- Text passage -
Building permits: submission to certificate of occupancy
A plans examiner maps multi-department review, resubmit loops, inspections, and final sign-off.
Learn moreA People Ops lead walks through enterprise new-hire onboarding — the parallel tracks across HR, IT, facilities, and security, the compliance and certification loops, and the handoffs that break — mapped live as one connected process.
Interviewer: So I want to understand onboarding end to end. Somebody just accepted an offer — take me from there.
HRLead: Yeah, so the real trigger isn't the verbal yes, it's the signed offer landing back in our system. That's the moment everything fires. Recruiting hands it to us, the signature hits, and that kicks off the whole machine. People think onboarding starts on day one — it actually starts the second that PDF comes back signed, sometimes weeks out.
Interviewer: Okay, and what's the first thing that happens?
HRLead: Background check and screening. Criminal, employment history, education verification, and for some roles a drug screen — depends on the role and honestly the jurisdiction, the rules vary. That all goes out to a vendor and we wait on results before we get too far.
Interviewer: And if something comes back bad?
HRLead: Then we branch off into adjudication, basically. An adverse result doesn't auto-rescind — we do an individualized review, loop in Legal, give the candidate a chance to respond. Sometimes it's a records mismatch and it clears. Sometimes it doesn't and we rescind. But the key thing is the moment a result is adverse, I pause everything downstream. You do not want to be provisioning a laptop for someone you're about to rescind.
Interviewer: Got it. Say it clears.
HRLead: It clears, and then there's the right-to-work piece — I-9, employment eligibility, E-Verify where it applies. Document collection. That has to be buttoned up before day one, it's a hard requirement, not a nice-to-have.

- Required action 1 -
Repeat the stretch of the onboarding interview from "Interviewer: So I" through "thing that happens?".
- Required action 2 -
Answer these questions using the onboarding interview:
(a) According to the HR lead, what event actually triggers onboarding?
(b) Does an adverse background check result automatically rescind the offer?
(c) What does the HR lead call a hard requirement that must be finished before day one?
The records play no part in this exercise.

- Information -
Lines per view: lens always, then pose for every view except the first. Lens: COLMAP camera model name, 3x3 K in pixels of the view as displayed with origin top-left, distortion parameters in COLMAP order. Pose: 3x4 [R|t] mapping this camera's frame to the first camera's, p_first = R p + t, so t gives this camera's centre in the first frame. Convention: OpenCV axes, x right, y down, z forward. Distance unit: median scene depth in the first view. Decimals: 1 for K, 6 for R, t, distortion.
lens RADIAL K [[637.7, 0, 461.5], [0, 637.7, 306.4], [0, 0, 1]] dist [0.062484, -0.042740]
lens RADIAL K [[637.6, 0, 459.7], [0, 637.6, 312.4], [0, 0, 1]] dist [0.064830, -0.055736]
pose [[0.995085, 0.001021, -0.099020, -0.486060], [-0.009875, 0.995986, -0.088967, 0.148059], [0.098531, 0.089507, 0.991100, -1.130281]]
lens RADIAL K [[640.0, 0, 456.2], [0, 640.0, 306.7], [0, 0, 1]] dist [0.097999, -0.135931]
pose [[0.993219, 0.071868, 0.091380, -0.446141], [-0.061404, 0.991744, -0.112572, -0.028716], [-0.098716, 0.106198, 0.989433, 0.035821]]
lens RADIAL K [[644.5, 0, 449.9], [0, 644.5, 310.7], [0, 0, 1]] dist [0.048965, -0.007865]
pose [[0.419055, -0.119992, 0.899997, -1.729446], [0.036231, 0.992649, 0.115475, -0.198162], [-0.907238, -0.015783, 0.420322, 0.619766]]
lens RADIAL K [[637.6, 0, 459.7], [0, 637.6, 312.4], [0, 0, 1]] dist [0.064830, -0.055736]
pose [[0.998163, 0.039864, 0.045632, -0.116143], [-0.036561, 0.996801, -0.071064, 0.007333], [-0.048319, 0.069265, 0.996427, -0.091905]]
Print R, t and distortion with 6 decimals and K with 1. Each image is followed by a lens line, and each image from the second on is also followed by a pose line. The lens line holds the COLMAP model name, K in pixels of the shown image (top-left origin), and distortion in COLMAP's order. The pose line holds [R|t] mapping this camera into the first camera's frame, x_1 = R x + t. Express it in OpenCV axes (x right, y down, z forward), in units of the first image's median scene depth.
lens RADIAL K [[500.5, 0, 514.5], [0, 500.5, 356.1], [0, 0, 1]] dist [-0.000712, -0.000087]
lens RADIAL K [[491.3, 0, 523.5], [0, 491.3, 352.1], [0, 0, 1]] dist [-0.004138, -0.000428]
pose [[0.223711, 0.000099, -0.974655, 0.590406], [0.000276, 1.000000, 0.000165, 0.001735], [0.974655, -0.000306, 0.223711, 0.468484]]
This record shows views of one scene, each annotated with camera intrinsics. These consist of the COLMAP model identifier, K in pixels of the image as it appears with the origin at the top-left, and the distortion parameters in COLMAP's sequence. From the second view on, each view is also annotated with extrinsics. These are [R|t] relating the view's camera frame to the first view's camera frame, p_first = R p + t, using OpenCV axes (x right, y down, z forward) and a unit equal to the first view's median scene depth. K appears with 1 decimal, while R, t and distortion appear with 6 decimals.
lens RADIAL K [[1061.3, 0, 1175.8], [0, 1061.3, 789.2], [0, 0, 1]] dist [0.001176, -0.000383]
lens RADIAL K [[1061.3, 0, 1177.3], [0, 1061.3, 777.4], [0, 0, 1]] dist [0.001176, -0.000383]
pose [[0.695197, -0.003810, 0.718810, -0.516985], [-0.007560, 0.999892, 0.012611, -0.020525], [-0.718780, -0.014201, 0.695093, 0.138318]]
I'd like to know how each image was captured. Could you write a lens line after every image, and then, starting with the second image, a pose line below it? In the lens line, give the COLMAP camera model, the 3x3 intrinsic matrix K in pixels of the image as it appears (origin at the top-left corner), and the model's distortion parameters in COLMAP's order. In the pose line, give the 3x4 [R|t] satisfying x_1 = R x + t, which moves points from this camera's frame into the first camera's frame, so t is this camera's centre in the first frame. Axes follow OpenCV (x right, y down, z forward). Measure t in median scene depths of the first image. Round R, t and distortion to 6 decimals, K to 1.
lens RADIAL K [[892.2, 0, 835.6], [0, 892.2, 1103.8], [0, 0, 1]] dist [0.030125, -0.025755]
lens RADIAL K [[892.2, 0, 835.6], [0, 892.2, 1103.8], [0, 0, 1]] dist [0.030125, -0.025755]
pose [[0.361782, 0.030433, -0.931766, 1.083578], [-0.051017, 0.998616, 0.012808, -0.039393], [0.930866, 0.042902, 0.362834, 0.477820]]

- Answer box 1 -
Interviewer: So I want to understand onboarding end to end. Somebody just accepted an offer — take me from there.
HRLead: Yeah, so the real trigger isn't the verbal yes, it's the signed offer landing back in our system. That's the moment everything fires. Recruiting hands it to us, the signature hits, and that kicks off the whole machine. People think onboarding starts on day one — it actually starts the second that PDF comes back signed, sometimes weeks out.
Interviewer: Okay, and what's the first thing that happens?

- Answer box 2 -
(a) The signed offer landing back in their system.
(b) No. There is an individualized review, Legal is looped in, and the candidate gets a chance to respond.
(c) The right-to-work piece: the I-9, employment eligibility, E-Verify where it applies, and document collection.